At that meeting, they were told that when these works are finished, five of the six lines of buses that have been passing through their street for 15 years will stop doing so, but line 014, the most important, with the largest vehicles, will continue to pass. since they cannot continue leaving other parts of the city without this line, which during these weeks have been affected.
For the residents, this announcement is not what they expected, and unless, according to what the technicians from the Mobility Area told them, whose manager Evelyn Alonso was present at the meeting, it will not be until December when the solution proposed by the Consistory, that the buses go up Ramón y Cajal, since it is necessary to face a construction project that will involve an investment of 75,000 euros.
According to the residents, “we have been told that of the 185 buses that pass daily, only 014 will pass, which represents 45%, but that is 100 buses a day, and that is still a lot.” From the Santa Cruz City Council it is explained that there are six lines that circulate on the street (014, 026, 228, 901, 971 and 972), right now all of them are diverted, affecting some 1,300 users.
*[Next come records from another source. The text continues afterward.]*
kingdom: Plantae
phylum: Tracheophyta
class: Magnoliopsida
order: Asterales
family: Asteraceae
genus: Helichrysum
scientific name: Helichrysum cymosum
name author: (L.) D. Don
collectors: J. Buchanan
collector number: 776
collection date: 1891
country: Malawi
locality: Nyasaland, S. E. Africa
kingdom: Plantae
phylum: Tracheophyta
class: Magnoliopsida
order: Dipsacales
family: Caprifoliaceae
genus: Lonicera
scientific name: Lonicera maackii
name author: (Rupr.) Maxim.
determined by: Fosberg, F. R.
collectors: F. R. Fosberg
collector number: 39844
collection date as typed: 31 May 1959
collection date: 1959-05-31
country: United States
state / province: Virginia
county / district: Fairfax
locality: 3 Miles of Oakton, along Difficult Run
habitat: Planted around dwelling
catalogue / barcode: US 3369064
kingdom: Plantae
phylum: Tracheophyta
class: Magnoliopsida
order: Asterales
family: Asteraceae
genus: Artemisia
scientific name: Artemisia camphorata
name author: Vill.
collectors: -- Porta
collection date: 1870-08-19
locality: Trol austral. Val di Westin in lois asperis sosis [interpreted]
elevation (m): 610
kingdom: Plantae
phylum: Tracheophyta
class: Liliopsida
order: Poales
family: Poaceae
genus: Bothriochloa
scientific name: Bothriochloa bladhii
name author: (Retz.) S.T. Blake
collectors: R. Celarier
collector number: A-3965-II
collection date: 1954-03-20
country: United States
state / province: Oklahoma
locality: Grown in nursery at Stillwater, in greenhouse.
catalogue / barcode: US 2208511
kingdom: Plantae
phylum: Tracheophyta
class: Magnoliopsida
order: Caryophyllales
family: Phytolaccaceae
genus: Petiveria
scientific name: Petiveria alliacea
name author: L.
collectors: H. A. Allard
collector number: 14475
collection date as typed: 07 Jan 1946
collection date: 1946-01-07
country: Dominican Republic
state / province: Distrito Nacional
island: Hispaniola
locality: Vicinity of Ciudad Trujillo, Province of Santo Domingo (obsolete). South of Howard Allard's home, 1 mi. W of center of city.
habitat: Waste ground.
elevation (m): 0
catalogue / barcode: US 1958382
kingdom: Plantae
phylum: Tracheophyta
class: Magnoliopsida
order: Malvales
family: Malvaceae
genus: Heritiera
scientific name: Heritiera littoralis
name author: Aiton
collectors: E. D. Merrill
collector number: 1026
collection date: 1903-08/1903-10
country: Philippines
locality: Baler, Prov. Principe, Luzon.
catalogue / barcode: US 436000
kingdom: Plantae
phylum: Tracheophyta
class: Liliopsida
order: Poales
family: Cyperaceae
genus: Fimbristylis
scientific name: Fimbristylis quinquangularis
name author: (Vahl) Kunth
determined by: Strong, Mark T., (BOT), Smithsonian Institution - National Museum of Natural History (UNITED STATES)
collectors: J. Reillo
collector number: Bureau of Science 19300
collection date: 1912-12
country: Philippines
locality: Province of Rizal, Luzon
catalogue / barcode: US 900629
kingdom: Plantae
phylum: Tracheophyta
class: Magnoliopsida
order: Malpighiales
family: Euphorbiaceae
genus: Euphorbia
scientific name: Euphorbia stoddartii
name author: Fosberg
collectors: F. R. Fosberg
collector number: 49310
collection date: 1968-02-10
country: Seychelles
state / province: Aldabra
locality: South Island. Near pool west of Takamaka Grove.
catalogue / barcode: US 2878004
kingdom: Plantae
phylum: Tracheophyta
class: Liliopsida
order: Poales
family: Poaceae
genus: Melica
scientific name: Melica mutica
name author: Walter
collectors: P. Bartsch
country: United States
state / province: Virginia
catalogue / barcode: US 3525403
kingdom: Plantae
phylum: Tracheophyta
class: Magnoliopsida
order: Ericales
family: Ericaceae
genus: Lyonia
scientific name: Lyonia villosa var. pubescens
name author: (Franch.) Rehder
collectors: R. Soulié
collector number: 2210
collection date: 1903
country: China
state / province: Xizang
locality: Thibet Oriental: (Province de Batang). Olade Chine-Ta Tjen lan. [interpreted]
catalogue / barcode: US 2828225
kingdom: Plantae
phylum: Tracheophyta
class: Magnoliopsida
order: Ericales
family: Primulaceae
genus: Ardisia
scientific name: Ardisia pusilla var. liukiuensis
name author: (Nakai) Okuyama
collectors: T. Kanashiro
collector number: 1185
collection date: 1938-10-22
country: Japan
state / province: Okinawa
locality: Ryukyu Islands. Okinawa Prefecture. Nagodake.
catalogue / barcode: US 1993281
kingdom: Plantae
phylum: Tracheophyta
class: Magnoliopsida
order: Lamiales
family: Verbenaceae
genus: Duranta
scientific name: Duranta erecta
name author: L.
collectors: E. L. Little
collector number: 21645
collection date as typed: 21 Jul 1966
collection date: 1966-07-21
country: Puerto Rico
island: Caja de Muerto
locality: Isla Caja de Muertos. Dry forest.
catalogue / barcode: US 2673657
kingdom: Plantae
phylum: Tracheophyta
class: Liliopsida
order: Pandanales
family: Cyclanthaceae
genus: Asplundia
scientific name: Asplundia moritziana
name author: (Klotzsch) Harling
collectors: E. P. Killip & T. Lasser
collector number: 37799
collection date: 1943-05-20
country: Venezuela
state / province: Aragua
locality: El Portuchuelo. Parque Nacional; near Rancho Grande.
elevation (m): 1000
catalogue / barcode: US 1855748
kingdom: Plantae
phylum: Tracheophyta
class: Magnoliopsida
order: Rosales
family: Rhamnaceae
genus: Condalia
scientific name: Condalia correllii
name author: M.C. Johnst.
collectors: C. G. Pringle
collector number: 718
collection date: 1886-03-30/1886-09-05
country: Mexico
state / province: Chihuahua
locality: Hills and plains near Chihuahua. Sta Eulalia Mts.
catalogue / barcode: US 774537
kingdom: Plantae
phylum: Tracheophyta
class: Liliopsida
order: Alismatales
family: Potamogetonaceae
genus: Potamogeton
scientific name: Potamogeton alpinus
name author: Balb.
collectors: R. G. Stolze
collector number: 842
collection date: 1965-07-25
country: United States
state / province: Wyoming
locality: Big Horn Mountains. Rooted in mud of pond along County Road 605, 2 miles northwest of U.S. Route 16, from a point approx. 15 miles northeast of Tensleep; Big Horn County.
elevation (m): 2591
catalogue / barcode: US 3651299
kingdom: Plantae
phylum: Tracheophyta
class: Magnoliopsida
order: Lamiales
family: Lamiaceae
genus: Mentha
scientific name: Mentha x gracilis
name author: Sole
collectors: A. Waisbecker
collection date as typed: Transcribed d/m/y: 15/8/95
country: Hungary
Thus, what is proposed is that when the work is finished, all of them will continue with the current detours due to the work, except 014, which will return to Serrano street, since half of those users use this line and it is not possible to maintain this condition for longer.
The proposal is that before the end of the year the City Council will invest 75,000 euros in conditioning the first two sections of Ramón y Cajal to make them go up for buses.
In that same work, a new bus stop will be installed on the side of the Military Square on the Ramón y Cajal side, and a traffic light at the Ramón y Cajal and Iriarte intersection. Once this is finished, the six lines will definitely stop passing through Serrano and will begin to do so entirely through Ramón y Cajal.
The District Councilor, Alfonso Cabello, also present at the meeting, wanted to highlight what this reorganization will mean for the trade in the area, since at the bus stop that is going to be built next to the Military Square, they will stop those six lines, which will mean a significant traffic of users passing through the area, which will undoubtedly have an impact on the surrounding businesses.
For the residents of Calle Serrano, who saw it as a provisional solution when the tram line was built, it became definitive, this commitment is not enough. They insist that they do not want any bus to return to Serrano street, and they do not understand why the current detour of all bus lines is not maintained.
Faced with this situation, they assure that they will not falter in their protests. They insist that if necessary, they will ask the residents to come out and occupy the sidewalks of Serrano Street because, they remember, with that alone, the passage of the buses will be impossible since they do not have space to turn. For now, the banners remain: “No more buses for Serrano.”